Cuando llegaron los grandes fríos, Katu empezó a tiritar, pero rechazó la ropa que le ofrecieron. Al salir de la yurta tibia sólo se envolvía en su manta. No participaba para nada en las labores domésticas como limpieza de la yurta, fregado de los cacharros, reparación de la trinchera abierta en la nieve o alimento del fuego. Preguntaba a Igolkin cuántas mujeres tenía y si iban a la caza, si la tribu a la que pertenecían los hechiceros blancos era numerosa, y sacudía la cabeza, incrédula, al escuchar los relatos acerca de la vida de los europeos, de las ciudades, los mares, los barcos, etc.

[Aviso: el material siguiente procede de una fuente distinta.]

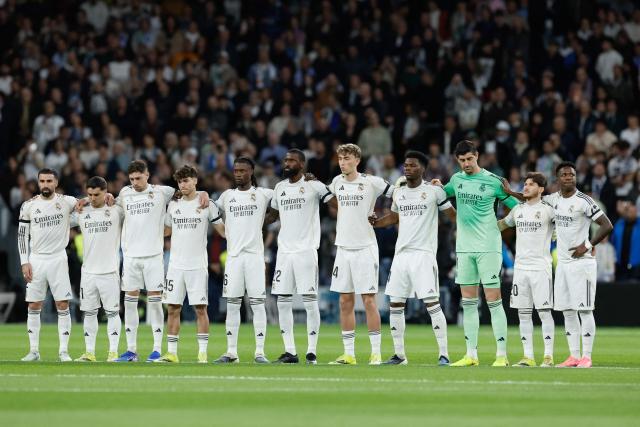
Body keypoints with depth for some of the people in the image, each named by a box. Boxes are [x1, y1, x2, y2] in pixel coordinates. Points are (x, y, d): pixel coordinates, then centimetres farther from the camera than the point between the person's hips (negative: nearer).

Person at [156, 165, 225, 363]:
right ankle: (171, 352, 7)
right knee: (173, 308, 3)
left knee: (200, 308, -5)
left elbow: (223, 231, 4)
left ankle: (202, 352, -2)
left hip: (198, 265, -3)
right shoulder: (173, 204, 11)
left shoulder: (207, 205, 0)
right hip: (176, 264, 3)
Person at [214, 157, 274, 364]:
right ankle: (231, 352, 7)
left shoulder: (263, 194, 4)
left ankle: (260, 352, -2)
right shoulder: (227, 196, 12)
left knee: (257, 303, -4)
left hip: (255, 254, -3)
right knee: (232, 304, 3)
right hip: (233, 254, 3)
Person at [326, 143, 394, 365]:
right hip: (343, 247, 5)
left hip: (365, 248, -5)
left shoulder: (371, 182, -6)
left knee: (369, 300, -6)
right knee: (345, 302, 5)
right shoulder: (337, 182, 9)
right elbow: (329, 196, 30)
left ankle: (376, 353, -2)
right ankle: (349, 353, 10)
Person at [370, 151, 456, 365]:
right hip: (401, 253, 6)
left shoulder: (434, 191, -2)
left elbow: (453, 214, 2)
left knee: (432, 302, -12)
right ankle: (399, 354, 13)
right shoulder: (398, 192, 14)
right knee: (395, 304, 4)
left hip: (424, 253, -6)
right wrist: (376, 222, 13)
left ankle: (444, 354, -9)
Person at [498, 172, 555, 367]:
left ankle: (548, 356, -4)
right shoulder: (518, 209, 13)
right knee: (523, 313, 4)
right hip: (520, 267, 5)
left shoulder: (548, 209, -4)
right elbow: (502, 224, 30)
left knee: (544, 311, -7)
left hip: (541, 267, -5)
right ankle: (528, 357, 8)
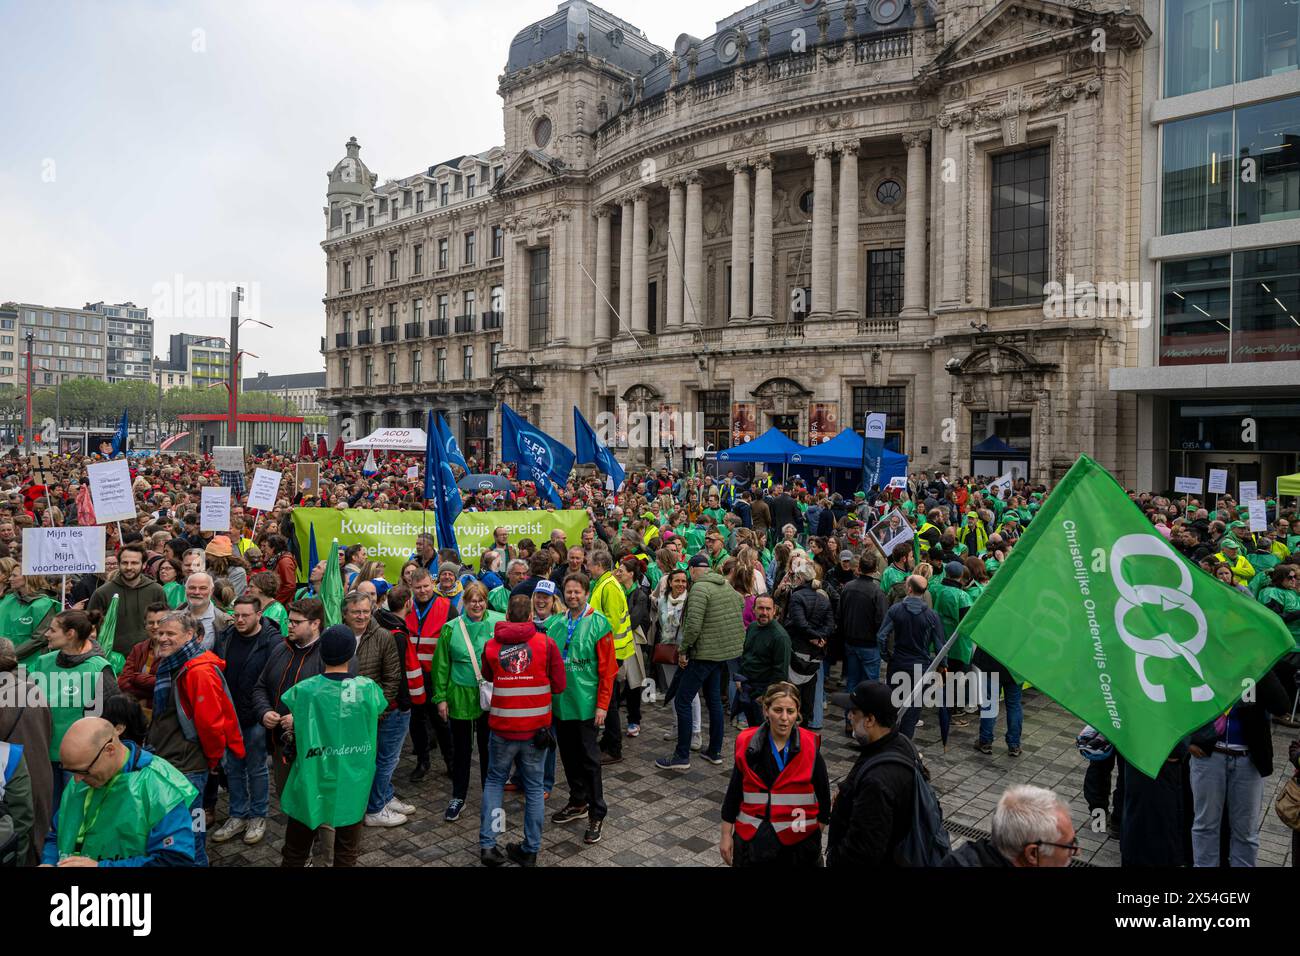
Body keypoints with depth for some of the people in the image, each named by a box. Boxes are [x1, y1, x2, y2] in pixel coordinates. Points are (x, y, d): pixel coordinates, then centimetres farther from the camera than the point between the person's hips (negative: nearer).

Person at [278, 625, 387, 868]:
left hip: (311, 785, 0)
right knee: (347, 854, 19)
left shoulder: (303, 690, -15)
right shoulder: (368, 688, -12)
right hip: (352, 786, 1)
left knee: (294, 854, 20)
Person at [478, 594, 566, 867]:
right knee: (534, 787, 12)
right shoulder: (546, 643, -9)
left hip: (502, 729, 1)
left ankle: (487, 844, 13)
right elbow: (559, 685, -3)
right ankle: (530, 850, 20)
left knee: (494, 781, 19)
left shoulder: (491, 645, -3)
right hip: (536, 728, -1)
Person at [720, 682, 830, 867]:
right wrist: (726, 835, 4)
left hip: (798, 843, -1)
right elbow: (733, 793, 2)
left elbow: (823, 796, 0)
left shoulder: (810, 747, -10)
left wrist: (814, 838, 3)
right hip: (752, 840, 1)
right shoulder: (747, 745, -6)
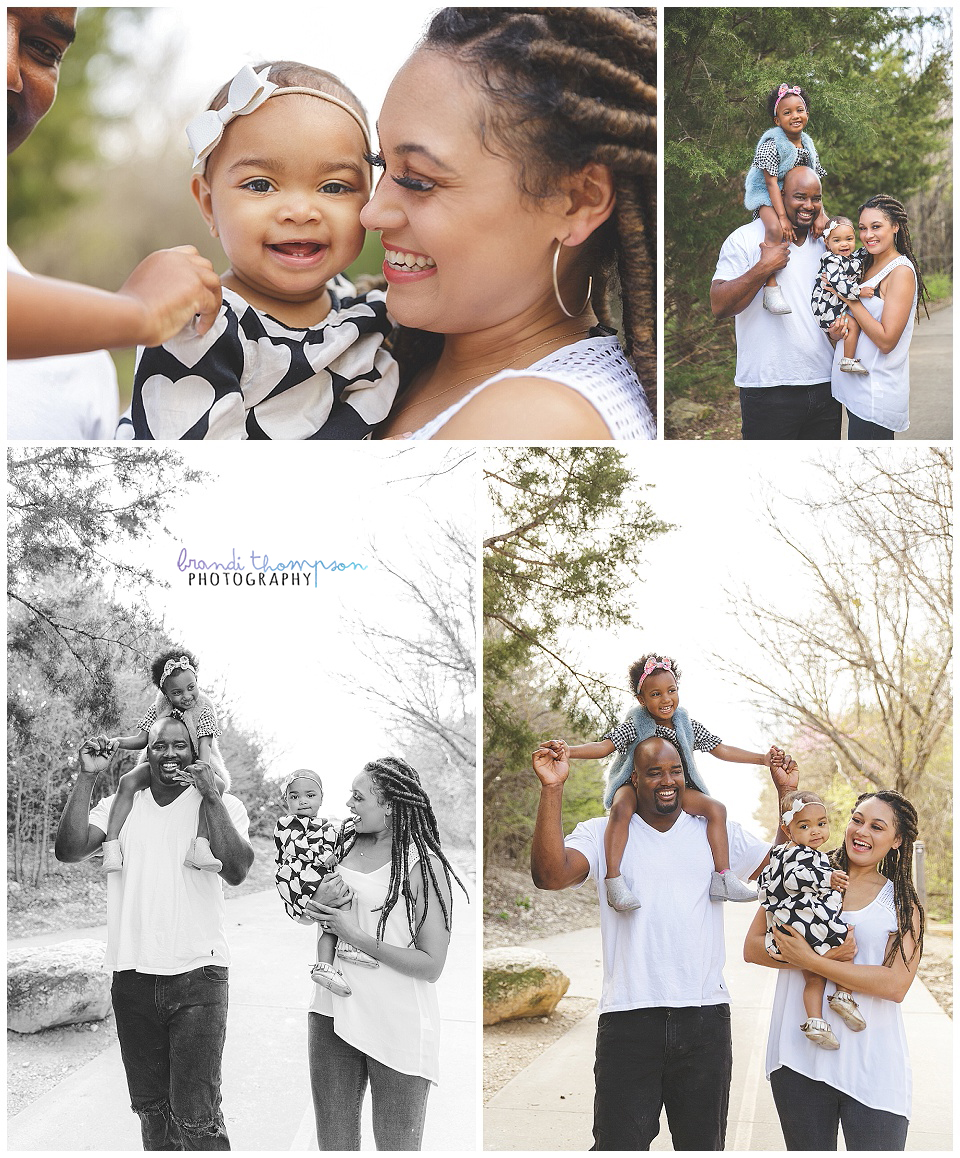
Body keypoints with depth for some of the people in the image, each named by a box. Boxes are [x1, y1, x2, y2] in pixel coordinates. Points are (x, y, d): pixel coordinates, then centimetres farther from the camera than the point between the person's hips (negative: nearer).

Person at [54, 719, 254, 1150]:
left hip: (197, 973, -3)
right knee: (150, 1108, 14)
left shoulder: (223, 806, 3)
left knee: (196, 1117, -8)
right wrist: (87, 775, -10)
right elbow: (69, 850, -7)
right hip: (132, 973, 3)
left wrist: (211, 798, -19)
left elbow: (236, 870, -13)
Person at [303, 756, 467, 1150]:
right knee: (332, 1143, 13)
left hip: (397, 1025, -6)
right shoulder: (346, 845, 8)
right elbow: (306, 909, 23)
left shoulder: (424, 866, -11)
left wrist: (357, 936, -15)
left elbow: (432, 966, -15)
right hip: (333, 1011, 6)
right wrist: (318, 907, -1)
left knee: (396, 1146, 6)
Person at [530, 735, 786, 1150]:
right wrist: (552, 789, -19)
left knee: (703, 1145, 11)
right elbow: (550, 874, -15)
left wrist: (787, 792, 10)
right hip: (629, 1018, -3)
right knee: (619, 1145, -4)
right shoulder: (602, 834, 3)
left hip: (705, 1018, 3)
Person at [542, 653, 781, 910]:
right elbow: (604, 747, -16)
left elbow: (722, 750, 10)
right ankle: (613, 880, -43)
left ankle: (722, 878, -20)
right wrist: (569, 751, -34)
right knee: (621, 809, -37)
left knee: (716, 809, -18)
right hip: (635, 786, -4)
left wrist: (762, 758, 4)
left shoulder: (689, 727, 5)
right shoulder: (634, 727, -7)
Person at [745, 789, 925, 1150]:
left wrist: (810, 960, -15)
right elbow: (752, 947, 2)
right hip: (799, 1058, 1)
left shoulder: (903, 904, 4)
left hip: (873, 1067, -1)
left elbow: (896, 985, -9)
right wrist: (826, 957, -12)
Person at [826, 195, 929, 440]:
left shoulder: (901, 271, -13)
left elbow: (886, 341, -20)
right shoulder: (868, 267, 13)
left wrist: (849, 297, -15)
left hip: (876, 395, -8)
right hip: (858, 388, 8)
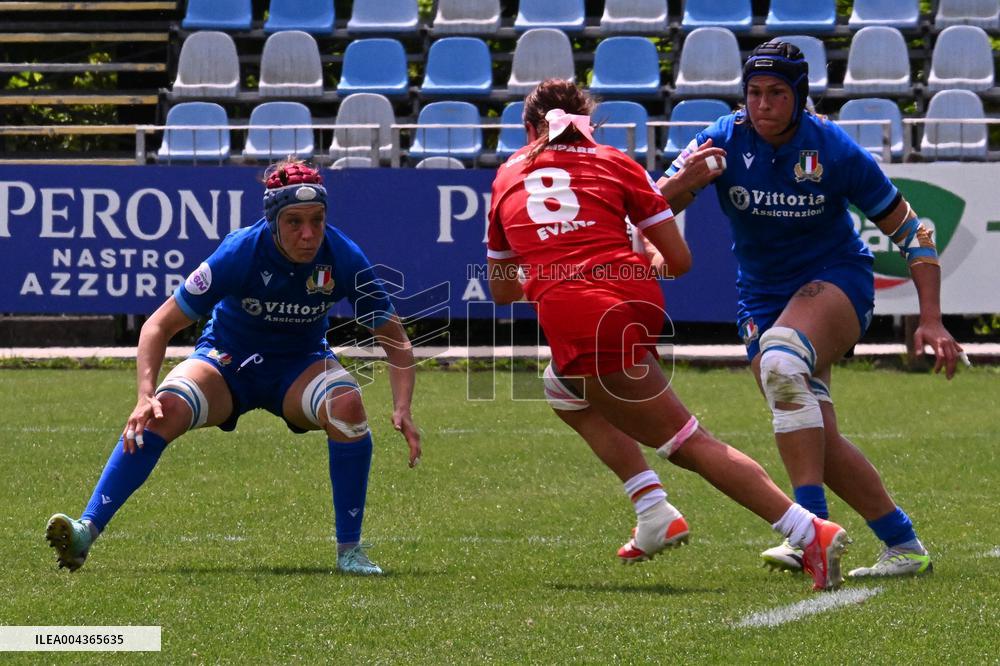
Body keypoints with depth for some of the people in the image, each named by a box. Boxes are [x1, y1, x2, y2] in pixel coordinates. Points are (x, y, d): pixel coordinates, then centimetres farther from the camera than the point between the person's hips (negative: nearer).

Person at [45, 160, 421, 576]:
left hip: (300, 366, 1)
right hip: (227, 359, -1)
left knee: (347, 404, -32)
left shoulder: (342, 258, -22)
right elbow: (160, 325, -20)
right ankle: (86, 531, -33)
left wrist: (402, 410, -27)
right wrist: (146, 395, -34)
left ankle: (349, 548, -19)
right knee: (164, 411, -30)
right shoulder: (239, 254, -26)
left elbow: (395, 340, -12)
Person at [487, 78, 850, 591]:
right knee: (564, 391, 32)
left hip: (574, 320, -3)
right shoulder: (615, 163, 20)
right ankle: (654, 511, 18)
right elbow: (679, 260, 13)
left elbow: (502, 290, 30)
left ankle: (808, 532, -15)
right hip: (640, 300, 3)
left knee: (686, 442, -2)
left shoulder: (507, 177, 22)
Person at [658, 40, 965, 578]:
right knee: (817, 443, -7)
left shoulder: (834, 151, -15)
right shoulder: (724, 141, -10)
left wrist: (931, 321, -14)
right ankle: (904, 546, 7)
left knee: (780, 360, -35)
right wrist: (684, 181, -39)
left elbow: (909, 230, -6)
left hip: (837, 279, -4)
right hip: (763, 299, 4)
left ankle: (814, 529, -36)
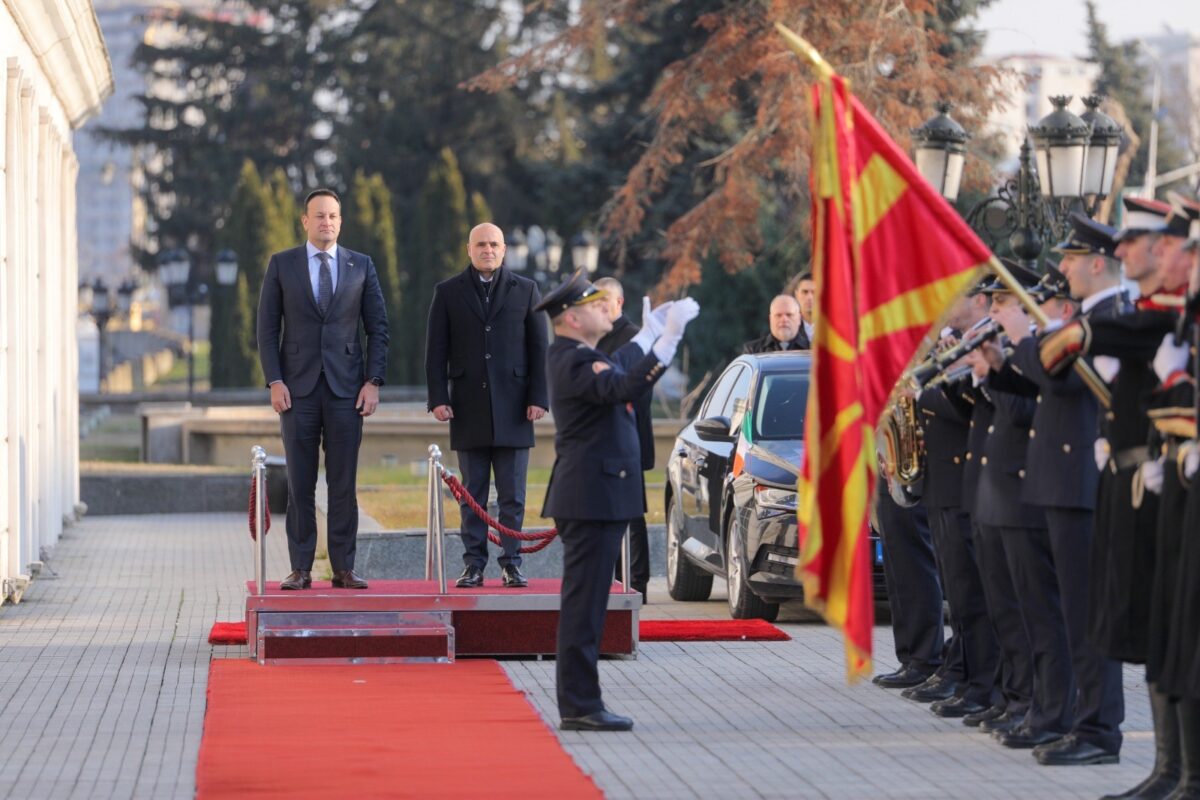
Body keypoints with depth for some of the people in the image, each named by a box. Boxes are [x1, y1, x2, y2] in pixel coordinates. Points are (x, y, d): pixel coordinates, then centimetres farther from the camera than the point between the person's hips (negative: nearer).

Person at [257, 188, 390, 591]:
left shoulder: (361, 266, 8)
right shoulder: (281, 265, 5)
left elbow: (378, 327, 7)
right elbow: (267, 327, 3)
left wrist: (373, 381, -2)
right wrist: (275, 381, -6)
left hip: (346, 387, 1)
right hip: (298, 388, -1)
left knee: (344, 483, 1)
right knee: (300, 484, 0)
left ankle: (343, 568, 5)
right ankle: (300, 568, 3)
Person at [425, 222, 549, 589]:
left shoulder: (526, 291, 8)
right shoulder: (448, 292, 8)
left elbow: (538, 348, 6)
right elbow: (436, 350, 5)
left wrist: (538, 398, -2)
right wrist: (438, 398, -5)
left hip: (513, 408, 0)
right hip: (469, 408, 0)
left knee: (513, 495, 1)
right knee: (472, 493, 2)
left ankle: (512, 563, 5)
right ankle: (473, 564, 5)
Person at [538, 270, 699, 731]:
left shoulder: (575, 358, 16)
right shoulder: (574, 361, -17)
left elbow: (619, 370, 33)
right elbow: (625, 388, -33)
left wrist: (653, 329, 27)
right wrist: (669, 337, -36)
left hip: (594, 498, 11)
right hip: (592, 498, -11)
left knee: (586, 603, 13)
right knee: (584, 603, -8)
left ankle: (579, 703, 18)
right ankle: (580, 707, -7)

Entre las comidas y el sueño su única ocupación era hacer mangos para jabalinas y tallar toscas figurillas de mamuts, rinocerontes, osos y tigres en trozos de madera de sauce. Habíase fabricado toda una colección de ídolos de ese género; a los que veneraba y siempre estaba pidiéndole a Igolkin sangre de algún animal para untarlos. Pero como los viajeros no salían de caza y en la tundra no se veían anímales ni aves, era imposible satisfacer su deseo.

En enero, los exploradores empezaron a hacer pequeñas excursiones en los trineos para que los perros, que se hallaban de nuevo domesticados y habitaban la galería abierta en la colina, menos General, destinado a guardar la yurta, recobrasen la costumbre de ir enganchados. Cuando los animales estuvieron otra vez acostumbrados al tiro, se emprendieron excursiones más largas por la tundra, hasta el borde de los bosques, en busca de leña, cuya reserva tocaba a su fin. Cinco hombres salían a estas excursiones en los tres trineos, turnándose para que uno quedara en la yurta al cuidado de Katu.